Mary Shelley is an ongoing CiaoLapo project that uses books and reading as tools to reflect on perinatal grief, grieving, the pitfalls of the grieving process, but also the resources, which we don’t always know we have, when we are going through grief. Part of this project are the activities of the reading group, which meets online about every two months, and the bibliotherapy course.
Initiatives are for members and associates only.
“Reading is a relationship with ourselves and not only with the book,
With our inner world through the world the book opens to us.”
Italo Calvino
When my son was born after he died, I felt like I was catapulted into another dimension: our future ripped to shreds, we hurled, in the space of a second, into a parallel dimension, completely lost. They were not helpful, as I wrote in the book Small Principles: going through per inatal grief about the early days of perinatal bereavement, the people who rushed to tell us that “these things are rare, they almost never happen” and that “more children would come along” “to stop thinking about it, that that was it now”: the transition from expectation to loss had been so lacerating that it was impossible for us to simply resume our life, the one before, as if nothing had happened. We needed to understand, we needed to share, we needed to not feel like we were the only ones in the world grappling with a child who first dies and then is born.
Seeking information was the first step in measuring ourselves against our new life (and trying to take back at least a piece of our old one, I confess).
In 2006 it was very difficult to find articles or books on perinatal mourning in Italian, because perinatal mourning was still a huge taboo and the topic was not addressed, by anyone or at any time. In addition, there were not yet social (hi, I’m Wilma, and I’m writing to you from prehistory), which in the 1910s helped spread a lot of information about perinatal grief on both facebook and instagram. In 2006, however, it seemed that no babies died in utero, that our feeling was ours alone, and that no one had felt the need to write about this topic.
I needed to seek myself, reflect myself, and maybe partly find myself in the words of other women, other couples with our experience. It seemed impossible that no one had written about an issue that affects five million women around the world every year. And so I started looking in the two languages I know, Italian and English, for anything that had been written about perinatal grief and grieving.
My research has given rise to a library fund, which collects essays, novels, anthologies, poetry books, and picture books that can tell the story of perinatal grief, and which is located at CiaoLapo House
Over the years, I have also selected the essays, novels, and poetry collections that have accompanied the journey of grieving women and families more than others: this selection, which I have called #librichefannobene, contains works that are able to open reflections, and touch people deeply, allowing for a feeling and thinking that fosters the integration of experiences and the opening of new spaces of meaning.
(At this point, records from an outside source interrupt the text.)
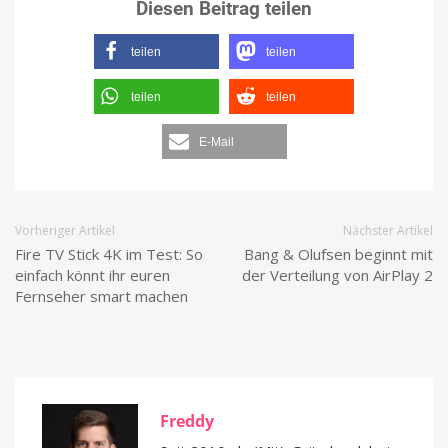
Diesen Beitrag teilen
teilen
teilen
teilen
teilen
E-Mail
Vorheriger Artikel
Nächster Artikel
Fire TV Stick 4K im Test: So
Bang & Olufsen beginnt mit
einfach könnt ihr euren
der Verteilung von AirPlay 2
Fernseher smart machen
Freddy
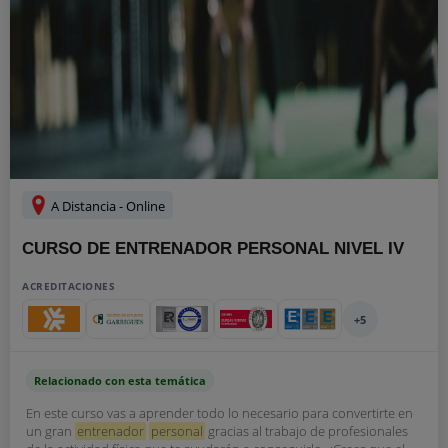
A Distancia - Online
CURSO DE ENTRENADOR PERSONAL NIVEL IV
ACREDITACIONES
+5
Relacionado con esta temática
En este curso vas a aprender todo lo necesario para convertirte en
un gran
entrenador
personal
gracias al trabajo de profesionales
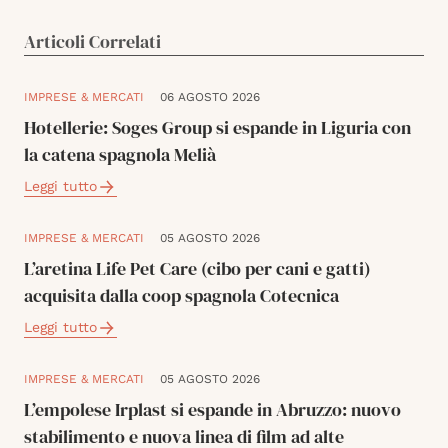
Articoli Correlati
IMPRESE & MERCATI
06 AGOSTO 2026
Hotellerie: Soges Group si espande in Liguria con
la catena spagnola Melià
Leggi tutto
IMPRESE & MERCATI
05 AGOSTO 2026
L’aretina Life Pet Care (cibo per cani e gatti)
acquisita dalla coop spagnola Cotecnica
Leggi tutto
IMPRESE & MERCATI
05 AGOSTO 2026
L’empolese Irplast si espande in Abruzzo: nuovo
stabilimento e nuova linea di film ad alte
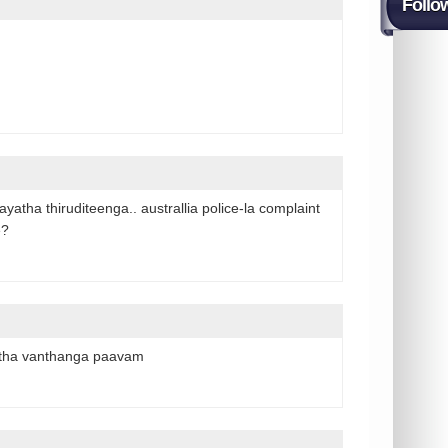
Follo
atha thiruditeenga.. australlia police-la complaint
e?
lutha vanthanga paavam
In exchange for a donation, on this page you can receive one or more texts that are part of the selection.
The growing awareness around perinatal grief, in Italy and in the rest of the world, has allowed over the years to make this topic certainly more “sayable” and “writable,” thus finally more shareable: no longer a big taboo, no longer a niche topic.
Nowadays, well-written short stories or novels are also available for our market that deal with this complex and multifaceted topic, give voice to the different types of grief, the difficulties and resources that protagonists and protagonists are called upon to face after loss, and also the pitfalls and ambivalences involved in living in the parallel dimension.